== SUPPLIED PASSAGE

Re: [PATCH v10 08/35] list: add a new LRU list type

[Date Prev][Date Next][Thread Prev][Thread Next][Date Index][Thread Index]

 



On 06/06/2013 03:07 AM, Andrew Morton wrote:
> On Mon,  3 Jun 2013 23:29:37 +0400 Glauber Costa <glommer@xxxxxxxxxx> wrote:
> 
>> From: Dave Chinner <dchinner@xxxxxxxxxx>
>>
>> Several subsystems use the same construct for LRU lists - a list
>> head, a spin lock and and item count. They also use exactly the same
>> code for adding and removing items from the LRU. Create a generic
>> type for these LRU lists.
>>
>> This is the beginning of generic, node aware LRUs for shrinkers to
>> work with.
>>
>> ...
>>
>> --- /dev/null
>> +++ b/include/linux/list_lru.h
>> @@ -0,0 +1,46 @@
>> +/*
>> + * Copyright (c) 2010-2012 Red Hat, Inc. All rights reserved.
>> + * Author: David Chinner
>> + *
>> + * Generic LRU infrastructure
>> + */
>> +#ifndef _LRU_LIST_H
>> +#define _LRU_LIST_H
>> +
>> +#include <linux/list.h>
>> +
>> +enum lru_status {
>> +	LRU_REMOVED,		/* item removed from list */
>> +	LRU_ROTATE,		/* item referenced, give another pass */
>> +	LRU_SKIP,		/* item cannot be locked, skip */
>> +	LRU_RETRY,		/* item not freeable. May drop the lock
>> +				   internally, but has to return locked. */
>> +};
> 
> What's this?

====
== INPUT RECORDS

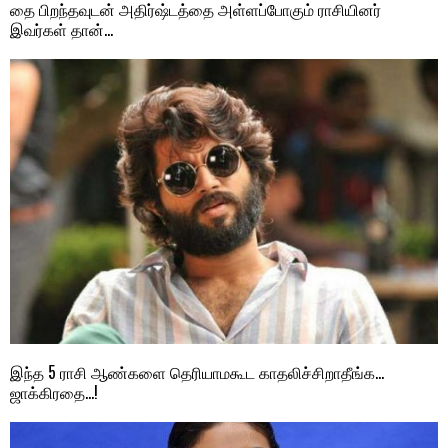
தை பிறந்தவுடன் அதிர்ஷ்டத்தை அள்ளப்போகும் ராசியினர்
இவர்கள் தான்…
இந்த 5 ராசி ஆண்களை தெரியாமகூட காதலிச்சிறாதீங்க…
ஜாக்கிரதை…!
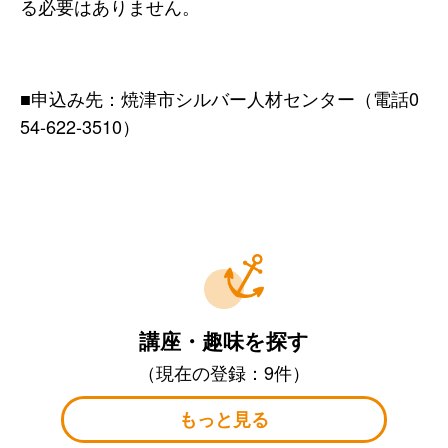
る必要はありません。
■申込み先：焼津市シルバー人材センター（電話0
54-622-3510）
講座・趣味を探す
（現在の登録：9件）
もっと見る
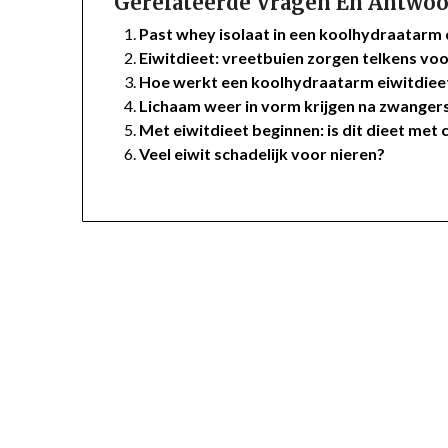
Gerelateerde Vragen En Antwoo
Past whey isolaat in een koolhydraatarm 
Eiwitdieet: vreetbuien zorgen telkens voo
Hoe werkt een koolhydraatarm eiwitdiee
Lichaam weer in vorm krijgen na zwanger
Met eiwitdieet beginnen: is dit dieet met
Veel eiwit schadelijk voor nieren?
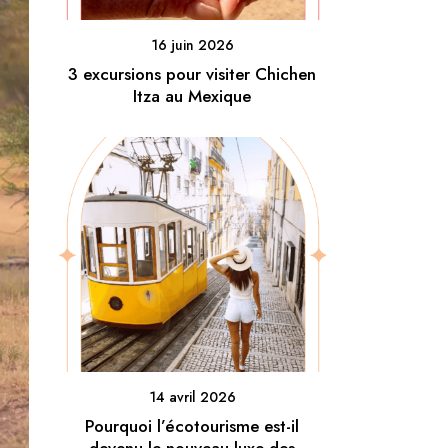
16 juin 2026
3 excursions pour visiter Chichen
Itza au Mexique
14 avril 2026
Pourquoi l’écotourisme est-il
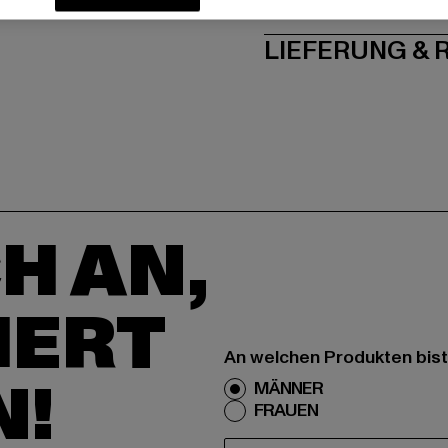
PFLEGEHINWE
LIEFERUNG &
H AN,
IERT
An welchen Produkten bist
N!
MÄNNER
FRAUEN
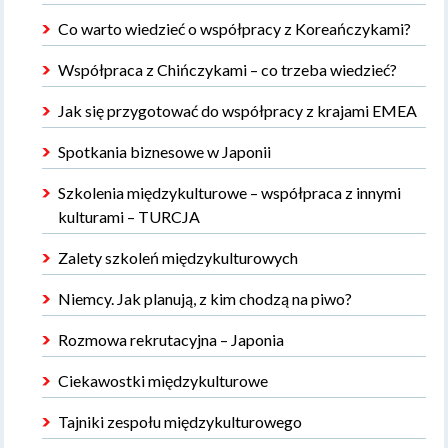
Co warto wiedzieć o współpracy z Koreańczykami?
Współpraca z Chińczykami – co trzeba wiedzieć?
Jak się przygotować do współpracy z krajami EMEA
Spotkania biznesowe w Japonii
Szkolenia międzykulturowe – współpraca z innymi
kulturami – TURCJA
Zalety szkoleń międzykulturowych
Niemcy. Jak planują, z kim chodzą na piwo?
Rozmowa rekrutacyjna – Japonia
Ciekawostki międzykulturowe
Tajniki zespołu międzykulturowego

====
== INPUT RECORDS

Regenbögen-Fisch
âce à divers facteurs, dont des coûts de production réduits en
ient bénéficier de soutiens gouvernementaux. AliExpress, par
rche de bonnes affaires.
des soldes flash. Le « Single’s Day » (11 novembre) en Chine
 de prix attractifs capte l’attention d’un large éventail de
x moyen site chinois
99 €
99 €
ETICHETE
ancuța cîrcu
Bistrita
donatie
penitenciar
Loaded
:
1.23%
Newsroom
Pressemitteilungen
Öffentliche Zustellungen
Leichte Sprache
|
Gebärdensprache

====
== INPUT RECORDS

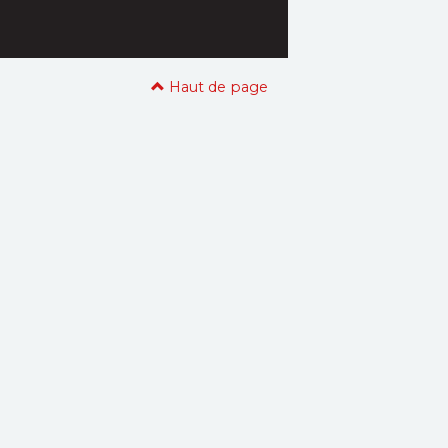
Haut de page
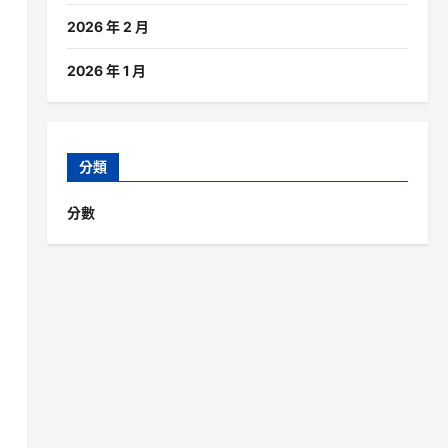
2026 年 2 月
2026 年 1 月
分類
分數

====

§ WHAT TO DO:
A. Using only the patch review thread, decide whether each statement agrees with it: (i) the generic LRUs are meant to be node aware and used by shrinkers; (ii) the new header file the patch creates is include/linux/list_lru.h; (iii) LRU_SKIP is the status for an item that has been referenced. Give yes or no for each, with the deciding words from the thread quoted verbatim.
B. Copy out the lines of the listing starting at the line that contains "16 juin 2026" and ending at the line that contains "Tajniki zespołu międzykulturowego", both included. Leave the pictures out.

§ ANSWER LIST:
A.
(i) Yes: "generic, node aware LRUs for shrinkers to"
(ii) Yes: "+++ b/include/linux/list_lru.h"
(iii) No: "item cannot be locked, skip"

B.
16 juin 2026
3 excursions pour visiter Chichen
Itza au Mexique
14 avril 2026
Pourquoi l’écotourisme est-il
PFLEGEHINWE
LIEFERUNG &
H AN,
IERT
An welchen Produkten bist
N!
MÄNNER
FRAUEN
Co warto wiedzieć o współpracy z Koreańczykami?
Współpraca z Chińczykami – co trzeba wiedzieć?
Jak się przygotować do współpracy z krajami EMEA
Spotkania biznesowe w Japonii
Szkolenia międzykulturowe – współpraca z innymi
kulturami – TURCJA
Zalety szkoleń międzykulturowych
Niemcy. Jak planują, z kim chodzą na piwo?
Rozmowa rekrutacyjna – Japonia
Ciekawostki międzykulturowe
Tajniki zespołu międzykulturowego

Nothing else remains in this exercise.